Thursday, December 31, 2009

2009

As this year is ending and everyone is preparing to celebrate, I find myself hesitating. I usually look forward to the new year but I am not so sure about this time. 2009 was both the best and worst year of my life. It was the best because I had two sweet children. Because I had such hope that we could beat the odds and save Gage's life. It was Gage's only Valentine's Day, his only Easter. It was the only birthday I had while he was alive. The only wedding anniversary that Charlie and I got to celebrate at the zoo with two beautiful children. It was the best because of all of the magic moments between a mommy and a baby boy. It was the worst because that perfect baby died in my arms. Because his daddy and I had to make a decision that nobody should ever have to make. Because we had to leave the hospital with nothing but a diaperbag. Because we had to drive the 2 hours back home with Emily staring over at am empty car seat. Because instead of moving the 4 of us home for good, we came back with 3 and an urn. Because of the pain that we have constantly endured for the last 25 weeks. So it seems that I would want to move on to a new year, to new hopes. The problem is...Gage isn't in 2010. Yes, his memories will always be in my heart. But his heart-melting smile is in 2009. His snuggles are in 2009. The way he kicked his one foot out of the covers while he slept is in 2009. The way Gage and Emily played together is in 2009. I don't want to have to say my baby died last year. It just seems so far away. Time can be cruel. It just keeps going while Charlie and I sometimes feel like we are standing still. I don't want it to be 9 months since I lost him. It is creeping up on me. I don't want to be without him longer than I had him. I just want him. So, even though we do have specific hopes and plans for 2010, I would gladly do 2009 again, just to get one more smile, one more cuddle, one more smell of his hair,one more everything.

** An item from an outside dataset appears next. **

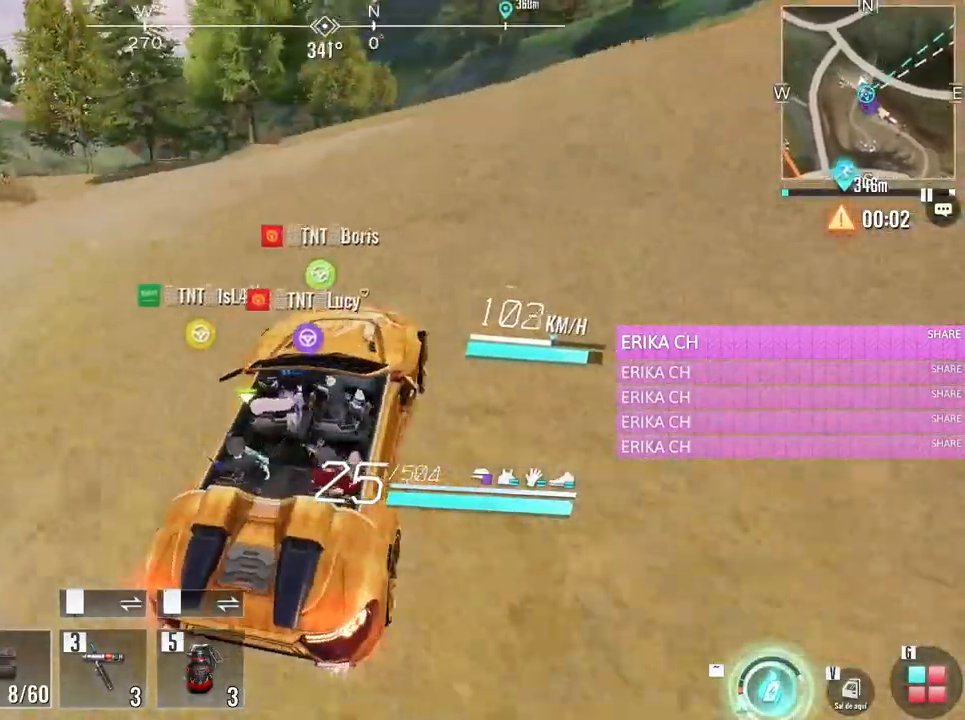
{"keys": ["w"], "mouse": [], "events": [[50, "d", "down"], [150, "d", "up"], [250, "a", "down"], [483, "a", "up"]]}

Gage, I love you and miss you so much. Please keep sending the bunnies. Mommy

Friday, December 25, 2009

Merry Christmas sweet baby Gage....I miss you. Love, Mommy

Monday, December 14, 2009

My world (by Gage's Mommy)

I am not the same person I used to be. I live in a different world than I did a year ago. I live in a world where children die, no matter how much you don't want them to.

I live in a world where there are still fatal diseases, like Wolman's Disease, that continue to take lives without remorse. I just met another family whose lives were shattered by this terrible disease. Sweet Dakota passed away friday evening. Wolman's is so poorly understood. By the time that most babies are diagnosed, they are too sick to go through with the transplant. There are two survivors of this disease. Two. That is hard to even comprehend.

I am not ok. I act like I am some of the time, but I am not. I am angry. I am jealous. I am devastated. I live in a world where dreams really do NOT come true. Where miracles do NOT happen. Where prayers are NOT answered. Where the words "Merry Christmas" send a wave of nausea through my body. Where people who abuse, neglect or mistreat their children are allowed to keep their precious bundles of joy, but MY baby who is loved and wanted and cherished, is taken from me. A world where I can think of six (off the top of my head) very precious children fighting a battle for their lives and more than that who I got to know on 6a or the RM house that have died.

To say I am dreading Christmas is an understatement. I am faking it for Emily. I could not bear to put up our Christmas tree but since Emily insisted on a TREE, I put up a palm tree with a string of lights on it. This time last year, I still knew the meaning of the word hope. It has been replaced with disappointment.

I miss Gage. I hurt for Gage. I hurt for the families who are missing their children. I hurt for the families caring for their sick little ones. I just hurt. And I am mad when people around me act like nothing happened. Like I am not dying on the inside.

My arms ache to hold Gage, to rock him, to pick him up, to carry him. My eyes ache to see him. To see him light up when he smiled. My ears ache to hear his sweet voice cooing, his grunts, his cry. My nose aches to smell him, that sweet baby small. My lips ache to kiss him, to run them over his hair like I loved to do. My hands ache to change his diaper, to get him dressed, to make his bottle. My feet ache to walk with him, to walk to his crib to get him. To take him to clinic, or to the park. My voice aches to sing to him, to tell him I love him. My heart aches to feel his happiness, his warmth, his love.